18th Century
The 18th century witnessed the rise of a first authentically historicist imagination, one that attempted to picture the cultures of the distant past as truly different in kind, not merely in curious detail and superstitious idolatry. Early in the century, Jean Terrasson had written Sethos, a work of fiction, which launched the notion of Egyptian mysteries. In an atmosphere of antiquarian interest, a sense arose that ancient knowledge was somehow embodied in Egyptian monuments and lore. Following the Rosicrucian example, an Egyptian imagery pervaded the European Freemasonry of the time and its imagery, such as the eye on the pyramid — still depicted on the Great Seal of the United States (1782), which appears on the United States one-dollar bill — and the Egyptian references in Mozart's Masonic-themed Die Zauberflöte (The Magic Flute, 1791), and his earlier unfinished "Thamos".
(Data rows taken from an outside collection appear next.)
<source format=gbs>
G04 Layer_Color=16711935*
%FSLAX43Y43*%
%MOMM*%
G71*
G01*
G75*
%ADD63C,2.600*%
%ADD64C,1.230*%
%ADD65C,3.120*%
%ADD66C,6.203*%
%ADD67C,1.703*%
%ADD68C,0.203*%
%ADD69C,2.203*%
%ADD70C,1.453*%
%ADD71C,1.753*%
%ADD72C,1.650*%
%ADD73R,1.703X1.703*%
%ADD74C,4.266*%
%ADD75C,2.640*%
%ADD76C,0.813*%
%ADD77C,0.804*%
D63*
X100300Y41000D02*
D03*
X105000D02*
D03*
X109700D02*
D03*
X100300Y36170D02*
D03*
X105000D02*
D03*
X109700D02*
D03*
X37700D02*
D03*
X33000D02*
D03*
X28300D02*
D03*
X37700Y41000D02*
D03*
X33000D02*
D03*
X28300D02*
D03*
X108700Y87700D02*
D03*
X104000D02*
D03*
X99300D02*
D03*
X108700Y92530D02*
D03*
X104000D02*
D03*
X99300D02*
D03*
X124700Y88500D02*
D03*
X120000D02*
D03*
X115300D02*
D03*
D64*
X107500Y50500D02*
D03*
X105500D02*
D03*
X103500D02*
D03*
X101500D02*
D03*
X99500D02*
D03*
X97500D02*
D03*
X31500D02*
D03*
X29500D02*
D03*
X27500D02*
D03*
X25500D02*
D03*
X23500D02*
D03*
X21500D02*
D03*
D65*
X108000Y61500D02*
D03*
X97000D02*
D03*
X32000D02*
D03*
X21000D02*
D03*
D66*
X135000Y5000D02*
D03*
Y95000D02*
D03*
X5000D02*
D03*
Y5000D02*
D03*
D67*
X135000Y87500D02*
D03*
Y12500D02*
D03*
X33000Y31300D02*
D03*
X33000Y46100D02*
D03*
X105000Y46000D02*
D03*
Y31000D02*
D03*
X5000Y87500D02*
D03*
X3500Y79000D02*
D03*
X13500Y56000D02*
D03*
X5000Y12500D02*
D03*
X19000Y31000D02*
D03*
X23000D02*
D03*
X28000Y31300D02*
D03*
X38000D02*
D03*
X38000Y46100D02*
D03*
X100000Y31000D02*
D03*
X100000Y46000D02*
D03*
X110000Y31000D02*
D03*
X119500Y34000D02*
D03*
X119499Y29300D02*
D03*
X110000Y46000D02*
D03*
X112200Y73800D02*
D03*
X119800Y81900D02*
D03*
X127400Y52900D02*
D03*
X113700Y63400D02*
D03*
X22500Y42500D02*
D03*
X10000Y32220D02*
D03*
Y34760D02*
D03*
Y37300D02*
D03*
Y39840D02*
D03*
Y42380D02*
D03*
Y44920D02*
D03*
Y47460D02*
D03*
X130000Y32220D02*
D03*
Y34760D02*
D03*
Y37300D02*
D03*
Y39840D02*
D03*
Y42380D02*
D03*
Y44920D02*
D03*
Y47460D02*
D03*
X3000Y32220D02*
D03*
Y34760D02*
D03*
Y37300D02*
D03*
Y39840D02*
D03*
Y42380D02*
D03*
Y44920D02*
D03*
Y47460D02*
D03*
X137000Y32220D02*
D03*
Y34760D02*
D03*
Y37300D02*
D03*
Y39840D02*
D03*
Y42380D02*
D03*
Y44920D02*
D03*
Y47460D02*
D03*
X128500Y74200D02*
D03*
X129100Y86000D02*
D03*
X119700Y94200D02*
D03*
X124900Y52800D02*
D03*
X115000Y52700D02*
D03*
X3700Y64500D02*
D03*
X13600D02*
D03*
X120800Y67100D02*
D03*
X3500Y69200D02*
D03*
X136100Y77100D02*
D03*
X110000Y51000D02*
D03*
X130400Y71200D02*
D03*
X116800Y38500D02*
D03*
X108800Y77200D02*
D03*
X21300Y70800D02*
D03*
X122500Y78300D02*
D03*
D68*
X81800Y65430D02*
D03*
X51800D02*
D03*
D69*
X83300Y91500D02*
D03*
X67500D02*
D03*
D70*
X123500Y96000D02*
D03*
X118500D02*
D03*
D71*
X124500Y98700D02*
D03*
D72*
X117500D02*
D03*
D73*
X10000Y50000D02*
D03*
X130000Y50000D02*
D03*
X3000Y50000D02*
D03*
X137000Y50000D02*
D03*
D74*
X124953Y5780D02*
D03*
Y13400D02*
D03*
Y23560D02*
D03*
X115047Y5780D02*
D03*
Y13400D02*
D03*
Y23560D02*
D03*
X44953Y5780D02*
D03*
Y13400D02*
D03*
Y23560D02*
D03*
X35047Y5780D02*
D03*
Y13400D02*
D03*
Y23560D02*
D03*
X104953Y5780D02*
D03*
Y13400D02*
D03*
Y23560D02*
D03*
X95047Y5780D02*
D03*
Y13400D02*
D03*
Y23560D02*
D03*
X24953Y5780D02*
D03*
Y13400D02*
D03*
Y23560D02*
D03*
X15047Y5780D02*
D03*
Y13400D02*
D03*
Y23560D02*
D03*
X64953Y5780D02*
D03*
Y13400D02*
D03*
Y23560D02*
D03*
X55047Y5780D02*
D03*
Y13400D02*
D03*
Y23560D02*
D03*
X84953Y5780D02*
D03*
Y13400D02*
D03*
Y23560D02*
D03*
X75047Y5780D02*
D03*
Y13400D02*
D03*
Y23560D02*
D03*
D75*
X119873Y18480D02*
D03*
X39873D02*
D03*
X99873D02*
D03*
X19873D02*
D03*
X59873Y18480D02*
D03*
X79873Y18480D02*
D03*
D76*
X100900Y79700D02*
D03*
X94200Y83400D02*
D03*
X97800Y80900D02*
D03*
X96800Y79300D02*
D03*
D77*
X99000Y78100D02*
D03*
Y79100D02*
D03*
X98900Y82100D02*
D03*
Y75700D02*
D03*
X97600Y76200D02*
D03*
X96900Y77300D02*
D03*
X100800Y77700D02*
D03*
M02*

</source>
The revival of curiosity about the Antique world, seen through written documents, spurred the publication of a collection of Greek texts that had been assembled in Late Antiquity, which were published as the corpus of works of Hermes Trismegistus. But the broken ruins that appeared in settings of the newly prominent iconic episode of the "Rest on the Flight into Egypt" were always of Roman character.
With historicism came the first fictions set in the Egypt of the imagination. Shakespeare's Antony and Cleopatra had been set partly in Alexandria, but its protagonists were noble and universal, and Shakespeare had not been concerned to evoke local color.